◆ **Reading text**
Scientia est Potentia

Citizenfour is a feverishly absorbing documentary film, based on actual events as they occurred, about the bravery of one man and the secrecy of the intelligence surveilling apparatus of the United States government.  The film tells the story of deceit from the highest levels and the risks for revealing to the public these lies from within.  Citizenfour plays out with the chills and the 70's air of paranoia of All the President’s Men and the thrilling conspiracy ride that can be found in The Bourne Ultimatum, adding the looming ambiance and color palette from the Michael Mann palpable film, The Insider.  The exciting and simultaneously scary thing about Citizenfour is the events of this film just happened and are still happening.  The science in this film is not fiction; it is real and in the world, thus making this film quite daunting. 

The film’s director, Laura Poitas, was in the process of putting together a third documentary film on her 9/11 trilogy.  The film, that she has been working on for years, was to be on the topic of domestic surveillance for which she had interviewed Wikileaks founder Julian Assange, Glenn Greenwald, William Binney and Jacob Appelbaum.  In January 2013, Poitas was contacted by a stranger via a series of encrypted emails under the codename - Citizenfour.  Citizenfour was trying to contact investigative journalist Glenn Greenwald but wasn’t able to, so he contacted Poitas resulting from her resent communications with Greenwald.


Over several emails, Citizenfour offered Poitas inside information about illegal wire-tapping by the National Security Agency (NSA), believing they are serving the national interest, and other intelligence agencies.  In June 2013, she flew to Hong Kong to meet up with the man behind the email correspondences.  She brought her camera and met up with the stranger in a hotel room where the man identified himself as Edward Snowden, who was an infrastructure analyst for the NSA and senior advisor for the Central Intelligence Agency (CIA).  Poitas was met there by journalist Glenn Greenwald and Guardian intelligence reporter Ewen MacAskill.  The meetings they have with Snowden are what make up the bulk of the film.

◆ **Short task a**
Repeat the entries verbatim, starting at the first entry and ending at the line that contains "wastewater plant: (256, 256)".

◆ **Given records**
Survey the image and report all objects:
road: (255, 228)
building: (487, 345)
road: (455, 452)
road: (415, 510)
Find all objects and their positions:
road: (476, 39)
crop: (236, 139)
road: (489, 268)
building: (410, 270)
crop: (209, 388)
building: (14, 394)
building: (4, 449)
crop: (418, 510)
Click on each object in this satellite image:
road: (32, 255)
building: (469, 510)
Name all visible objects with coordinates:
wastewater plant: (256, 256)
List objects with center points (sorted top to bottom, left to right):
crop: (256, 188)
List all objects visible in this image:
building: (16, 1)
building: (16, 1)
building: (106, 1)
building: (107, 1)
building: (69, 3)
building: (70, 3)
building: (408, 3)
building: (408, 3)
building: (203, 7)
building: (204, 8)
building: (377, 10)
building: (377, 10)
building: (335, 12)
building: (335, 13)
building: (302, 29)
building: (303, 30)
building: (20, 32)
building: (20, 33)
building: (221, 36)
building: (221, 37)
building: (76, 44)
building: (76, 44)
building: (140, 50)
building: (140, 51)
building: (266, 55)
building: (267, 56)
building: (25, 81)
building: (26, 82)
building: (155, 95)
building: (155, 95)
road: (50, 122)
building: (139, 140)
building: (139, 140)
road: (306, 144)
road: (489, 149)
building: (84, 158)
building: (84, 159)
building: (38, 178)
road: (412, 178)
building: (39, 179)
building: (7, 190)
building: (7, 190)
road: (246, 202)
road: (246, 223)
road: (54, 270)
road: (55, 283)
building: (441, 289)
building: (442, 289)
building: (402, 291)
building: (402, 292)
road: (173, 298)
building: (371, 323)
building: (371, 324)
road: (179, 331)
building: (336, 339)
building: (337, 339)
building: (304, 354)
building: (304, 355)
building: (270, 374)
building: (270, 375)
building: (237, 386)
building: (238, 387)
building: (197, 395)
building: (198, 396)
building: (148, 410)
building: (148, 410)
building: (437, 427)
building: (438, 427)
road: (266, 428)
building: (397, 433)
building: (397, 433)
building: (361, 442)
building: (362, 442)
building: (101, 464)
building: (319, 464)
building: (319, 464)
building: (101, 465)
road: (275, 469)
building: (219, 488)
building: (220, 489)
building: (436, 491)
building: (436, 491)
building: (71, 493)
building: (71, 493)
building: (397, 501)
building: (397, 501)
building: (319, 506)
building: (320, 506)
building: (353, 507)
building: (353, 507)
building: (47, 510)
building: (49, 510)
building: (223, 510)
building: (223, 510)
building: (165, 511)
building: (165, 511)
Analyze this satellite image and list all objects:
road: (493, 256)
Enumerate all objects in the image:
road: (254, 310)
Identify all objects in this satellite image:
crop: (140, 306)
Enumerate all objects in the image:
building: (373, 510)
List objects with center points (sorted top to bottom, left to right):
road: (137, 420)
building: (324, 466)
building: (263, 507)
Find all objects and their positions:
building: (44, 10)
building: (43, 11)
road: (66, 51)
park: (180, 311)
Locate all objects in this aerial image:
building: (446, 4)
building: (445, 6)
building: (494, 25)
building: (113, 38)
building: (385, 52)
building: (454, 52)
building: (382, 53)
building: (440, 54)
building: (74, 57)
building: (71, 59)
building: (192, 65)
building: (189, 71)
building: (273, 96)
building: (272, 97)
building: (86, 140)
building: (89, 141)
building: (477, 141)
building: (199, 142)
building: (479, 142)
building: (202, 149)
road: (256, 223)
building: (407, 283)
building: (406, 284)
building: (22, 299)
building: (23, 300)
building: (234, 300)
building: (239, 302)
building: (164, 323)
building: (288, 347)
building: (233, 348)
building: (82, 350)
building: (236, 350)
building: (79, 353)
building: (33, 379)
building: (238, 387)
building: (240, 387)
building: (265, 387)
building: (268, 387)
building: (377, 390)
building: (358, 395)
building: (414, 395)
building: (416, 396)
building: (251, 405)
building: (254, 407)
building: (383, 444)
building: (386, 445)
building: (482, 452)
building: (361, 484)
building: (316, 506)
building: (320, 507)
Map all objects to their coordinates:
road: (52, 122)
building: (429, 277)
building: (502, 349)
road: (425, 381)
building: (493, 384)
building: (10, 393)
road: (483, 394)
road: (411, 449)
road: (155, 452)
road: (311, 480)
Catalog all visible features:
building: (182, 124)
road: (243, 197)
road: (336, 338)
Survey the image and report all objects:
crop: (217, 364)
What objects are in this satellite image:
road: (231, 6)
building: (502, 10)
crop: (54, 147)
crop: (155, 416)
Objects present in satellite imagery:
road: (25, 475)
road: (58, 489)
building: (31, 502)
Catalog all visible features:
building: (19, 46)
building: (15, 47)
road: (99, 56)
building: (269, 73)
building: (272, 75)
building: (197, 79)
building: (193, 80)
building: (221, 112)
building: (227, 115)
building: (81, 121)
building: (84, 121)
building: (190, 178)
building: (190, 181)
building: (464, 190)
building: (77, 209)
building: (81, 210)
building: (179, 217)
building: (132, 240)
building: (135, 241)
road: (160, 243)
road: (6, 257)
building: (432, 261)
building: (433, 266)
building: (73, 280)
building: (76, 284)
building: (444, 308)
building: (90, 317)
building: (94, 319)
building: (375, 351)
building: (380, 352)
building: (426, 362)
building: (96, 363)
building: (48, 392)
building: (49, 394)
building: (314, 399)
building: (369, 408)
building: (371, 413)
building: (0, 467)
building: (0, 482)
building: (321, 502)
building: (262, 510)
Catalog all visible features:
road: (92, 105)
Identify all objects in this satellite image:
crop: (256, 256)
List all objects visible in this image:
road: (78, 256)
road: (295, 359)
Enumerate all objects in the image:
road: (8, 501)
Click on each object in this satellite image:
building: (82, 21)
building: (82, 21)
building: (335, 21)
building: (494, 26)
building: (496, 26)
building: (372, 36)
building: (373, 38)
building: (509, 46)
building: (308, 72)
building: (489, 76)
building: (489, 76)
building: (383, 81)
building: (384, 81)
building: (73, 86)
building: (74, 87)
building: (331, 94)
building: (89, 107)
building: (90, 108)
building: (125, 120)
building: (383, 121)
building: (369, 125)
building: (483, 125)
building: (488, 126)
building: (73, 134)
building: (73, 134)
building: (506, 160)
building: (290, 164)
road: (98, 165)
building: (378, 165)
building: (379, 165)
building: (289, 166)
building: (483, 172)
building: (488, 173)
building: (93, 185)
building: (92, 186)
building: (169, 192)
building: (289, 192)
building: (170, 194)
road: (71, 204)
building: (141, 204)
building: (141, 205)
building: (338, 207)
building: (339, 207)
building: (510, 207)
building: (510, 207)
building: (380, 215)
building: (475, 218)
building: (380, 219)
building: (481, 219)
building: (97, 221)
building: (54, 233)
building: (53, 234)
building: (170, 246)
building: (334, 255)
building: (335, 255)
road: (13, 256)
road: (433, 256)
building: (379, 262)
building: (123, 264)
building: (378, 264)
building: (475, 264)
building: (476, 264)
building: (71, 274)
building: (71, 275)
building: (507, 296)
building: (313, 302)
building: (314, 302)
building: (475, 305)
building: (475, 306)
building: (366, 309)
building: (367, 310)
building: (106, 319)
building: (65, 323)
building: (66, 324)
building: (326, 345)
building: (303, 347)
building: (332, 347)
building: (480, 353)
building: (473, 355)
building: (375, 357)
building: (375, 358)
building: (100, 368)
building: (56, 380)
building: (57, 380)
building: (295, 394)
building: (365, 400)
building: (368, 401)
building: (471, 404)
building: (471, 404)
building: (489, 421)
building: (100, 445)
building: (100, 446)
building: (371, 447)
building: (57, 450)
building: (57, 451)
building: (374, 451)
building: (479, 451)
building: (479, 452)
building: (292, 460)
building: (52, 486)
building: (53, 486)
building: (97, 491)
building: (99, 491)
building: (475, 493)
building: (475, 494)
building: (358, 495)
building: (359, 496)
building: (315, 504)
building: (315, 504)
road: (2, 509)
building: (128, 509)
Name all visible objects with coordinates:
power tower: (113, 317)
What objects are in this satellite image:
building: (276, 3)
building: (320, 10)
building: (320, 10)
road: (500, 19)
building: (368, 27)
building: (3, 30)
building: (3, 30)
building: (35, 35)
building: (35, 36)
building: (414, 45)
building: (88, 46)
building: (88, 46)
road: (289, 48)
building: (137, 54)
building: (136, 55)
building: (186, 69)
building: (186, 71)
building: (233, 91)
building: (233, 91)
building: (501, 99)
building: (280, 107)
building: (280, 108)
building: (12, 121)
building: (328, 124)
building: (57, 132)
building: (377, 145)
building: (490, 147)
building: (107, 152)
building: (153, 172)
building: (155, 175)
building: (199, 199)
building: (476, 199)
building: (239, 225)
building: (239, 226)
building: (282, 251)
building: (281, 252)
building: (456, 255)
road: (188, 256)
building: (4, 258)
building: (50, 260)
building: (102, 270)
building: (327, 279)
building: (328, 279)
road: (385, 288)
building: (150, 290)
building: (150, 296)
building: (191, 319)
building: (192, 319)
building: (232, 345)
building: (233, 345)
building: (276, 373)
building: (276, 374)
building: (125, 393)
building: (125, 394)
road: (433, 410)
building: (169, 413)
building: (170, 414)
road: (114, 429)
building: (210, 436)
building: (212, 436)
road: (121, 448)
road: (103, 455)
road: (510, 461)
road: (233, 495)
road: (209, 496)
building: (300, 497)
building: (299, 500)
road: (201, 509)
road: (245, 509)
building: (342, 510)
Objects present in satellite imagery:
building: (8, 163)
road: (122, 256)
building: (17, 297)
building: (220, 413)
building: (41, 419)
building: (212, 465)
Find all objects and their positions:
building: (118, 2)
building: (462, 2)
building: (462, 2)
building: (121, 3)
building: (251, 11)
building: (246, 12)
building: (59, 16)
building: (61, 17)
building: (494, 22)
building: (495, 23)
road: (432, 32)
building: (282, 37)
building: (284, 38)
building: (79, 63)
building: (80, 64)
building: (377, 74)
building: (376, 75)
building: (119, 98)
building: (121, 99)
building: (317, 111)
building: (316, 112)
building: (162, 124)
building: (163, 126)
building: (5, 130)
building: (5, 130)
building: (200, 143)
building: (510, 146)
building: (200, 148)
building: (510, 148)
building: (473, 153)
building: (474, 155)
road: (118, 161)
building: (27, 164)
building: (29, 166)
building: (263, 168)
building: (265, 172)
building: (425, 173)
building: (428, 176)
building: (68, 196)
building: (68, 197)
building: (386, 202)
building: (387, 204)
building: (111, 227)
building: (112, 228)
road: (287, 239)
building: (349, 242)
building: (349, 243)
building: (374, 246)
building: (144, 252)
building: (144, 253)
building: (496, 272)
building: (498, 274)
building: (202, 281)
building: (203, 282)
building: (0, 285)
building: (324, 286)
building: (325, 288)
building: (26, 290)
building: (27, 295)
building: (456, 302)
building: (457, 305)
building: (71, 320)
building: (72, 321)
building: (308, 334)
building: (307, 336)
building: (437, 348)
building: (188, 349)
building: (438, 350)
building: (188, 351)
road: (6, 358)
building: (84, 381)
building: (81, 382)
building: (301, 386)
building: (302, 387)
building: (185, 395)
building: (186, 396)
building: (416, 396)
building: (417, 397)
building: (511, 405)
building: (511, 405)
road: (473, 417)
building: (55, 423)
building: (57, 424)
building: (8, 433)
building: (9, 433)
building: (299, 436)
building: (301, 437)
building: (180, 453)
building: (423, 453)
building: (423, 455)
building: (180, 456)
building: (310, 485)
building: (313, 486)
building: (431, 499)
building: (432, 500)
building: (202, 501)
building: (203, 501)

◆ **Short task b**
Continue the review of Citizenfour from the point where it stops.

◆ **Task result a**
Survey the image and report all objects:
road: (255, 228)
building: (487, 345)
road: (455, 452)
road: (415, 510)
Find all objects and their positions:
road: (476, 39)
crop: (236, 139)
road: (489, 268)
building: (410, 270)
crop: (209, 388)
building: (14, 394)
building: (4, 449)
crop: (418, 510)
Click on each object in this satellite image:
road: (32, 255)
building: (469, 510)
Name all visible objects with coordinates:
wastewater plant: (256, 256)

◆ **Task result b**
What’s revealed by Snowden is that the NSA domestically gathers information on the population, it targets the communications of everyone, ingesting this information by default and then filters them, measures them and analyses them.  It then stores all this data for the purposes of efficiency and for retroactive data searches.  Normally this meta-data would be used against someone who was found communicating clandestinely with a foreign government or potentially involved in terrorist activity.   Here they are subverting the power of government for their own means, whether it’s for political or business reasons; they have extended their reach to non-targeted, non-threatening members of society.



The NSA, abandoning the 4th amendment of the constitution, and other members of the surveillance community, are granting themselves unilateral powers without disclosing their mission to the people of the United States.  This transnational surveillance apparatus is growing bigger with a great storage ability to capture emails, Facebook information, Google searches, and cell phone communication and then use this information if ever the need to discredit or incriminate an individual, that might oppose the questionable political tactics of the United States government or who’s business ideas might threaten the oil-based economy or military operations of America.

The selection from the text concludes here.